Saat ditanyakan BBC terkait dengan video dengan judul yang mirip dengan perkosaan Rose, Pornhub mengatakan, "Kami mendukung semua bentuk ekspresi seksual yang sesuai dengan Aturan Penggunaan, dan meskipun sebagian orang kemungkinan memandang fantasi ini tidak patut, hal ini didukung banyak orang di dunia dan dilindungi berbagai hukum kebebasan menyatakan pendapat."

Tetapi cerita tentang video pelecehan di situs tersebut terus bermunculan.

Pornhub kemudian menerapkan kebijakan mencabut materi tanpa izin, begitu mereka diberi tahu.

Tahun 2019, Pornhub juga mencabut saluran Girls Do Porn, setelah 22 perempuan menuntut karena mereka dipaksa ada di dalam video itu.

Penyelidik pornografi

"Pengalaman Rose di tahun 2009, masih terjadi sekarang di sejumlah situs porno yang melakukan streaming gratis - jadi bukan hanya Pornhub," kata Kate Isaacs dari Not Your Porn, kelompok yang menyelidiki situs porno.

"Kita tidak bisa menindak situs porno kecil perseorangan, tetapi situs komersial besar seperti Pornhub harus dimintai pertanggungjawabannya dan sekarang hal tersebut tidak dilakukan. Karena tidak ada hukum yang dapat dipakai sebagai dasar untuk memproses mereka," tambah Isaacs.

Dia mendirikan Not Your Porn ketika sebuah video seks berisi temannya (yang saat itu berumur di bawah 16 tahun) diunggah ke Pornhub.

Kate mengatakan lebih dari 50 perempuan di Inggris menghubunginya dalam enam bulan terakhir.

Mereka mengatakan video seks nya telah diunggah tanpa izin di situs porno.

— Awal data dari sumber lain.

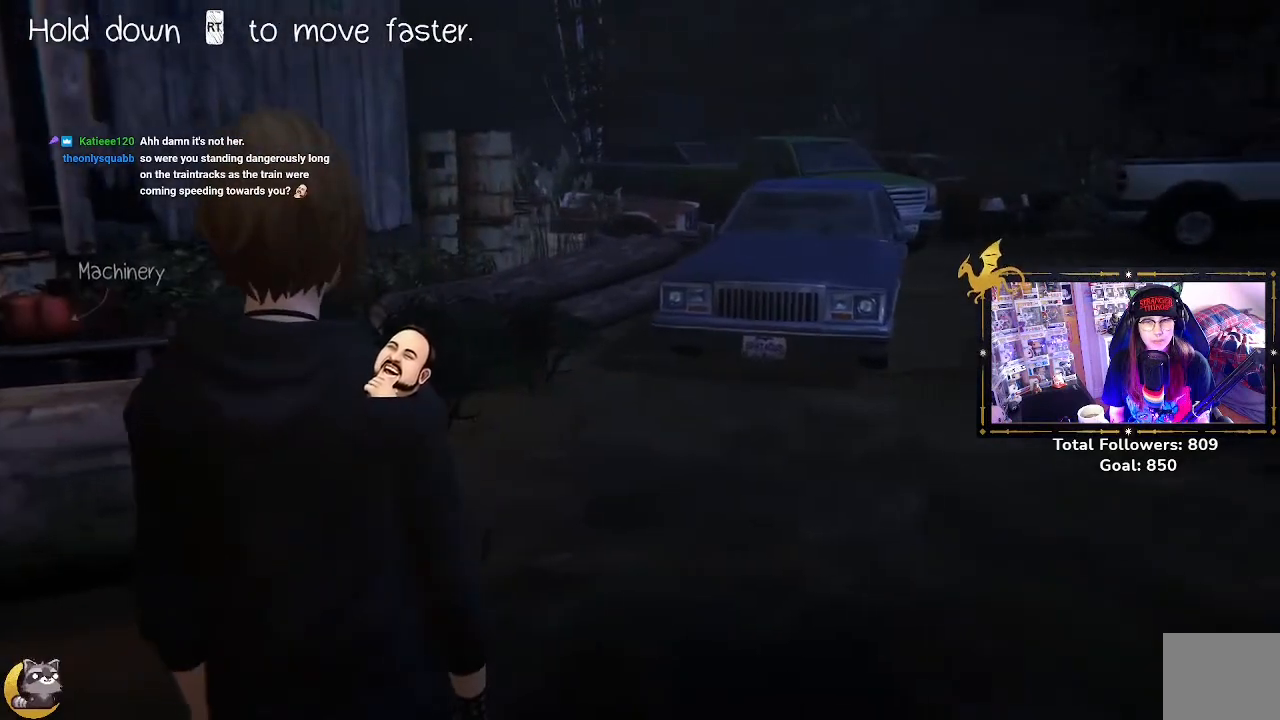
{"buttons": [], "left_stick": "up-right", "right_stick": "center", "events": [[200, "left_stick", "up-right"]]}
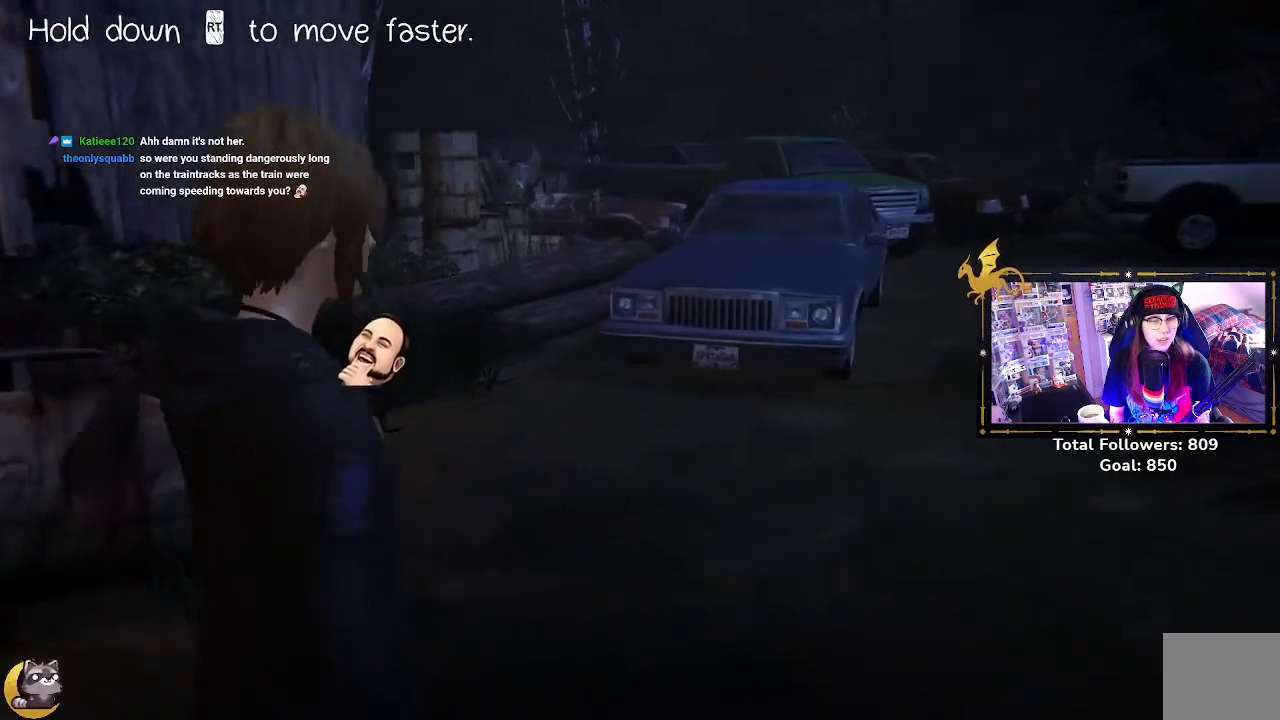
{"buttons": [], "left_stick": "up", "right_stick": "center", "events": [[433, "left_stick", "up"]]}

Di antaranya adalah tiga puluh video yang ditaruh di Pornhub.

Hak atas foto ROSE KALEMBA

Masa depan

Di permulaan umur 20 tahun, Rose bertemu Robert, pria yang membantunya membicarakan dan mengatasi penyiksaan yang dialaminya.

Dia berharap mereka akan menikah dan memiliki anak perempuan. Dan anjing pitbull-nya, Bella, juga telah memberikannya kekuatan.

"Saya dibesarkan di antara pitbull. Mereka mungkin dikenal agresif, tetapi anjing ini sebenarnya sangat manis," katanya.

"Mereka menjadi agresif jika disiksa manusia," tambahnya.

"Dalam banyak hal, saya sebenarnya telah dihukum seumur hidup. Sekarang pun, jika sedang di toko, saya berpikir apakah orang yang saya tidak kenal telah menonton video saya."

Tetapi Rose tidak lagi ingin bungkam.

"Senjata paling ampuh para pemerkosa adalah jika Anda tidak bersuara," kata Rose.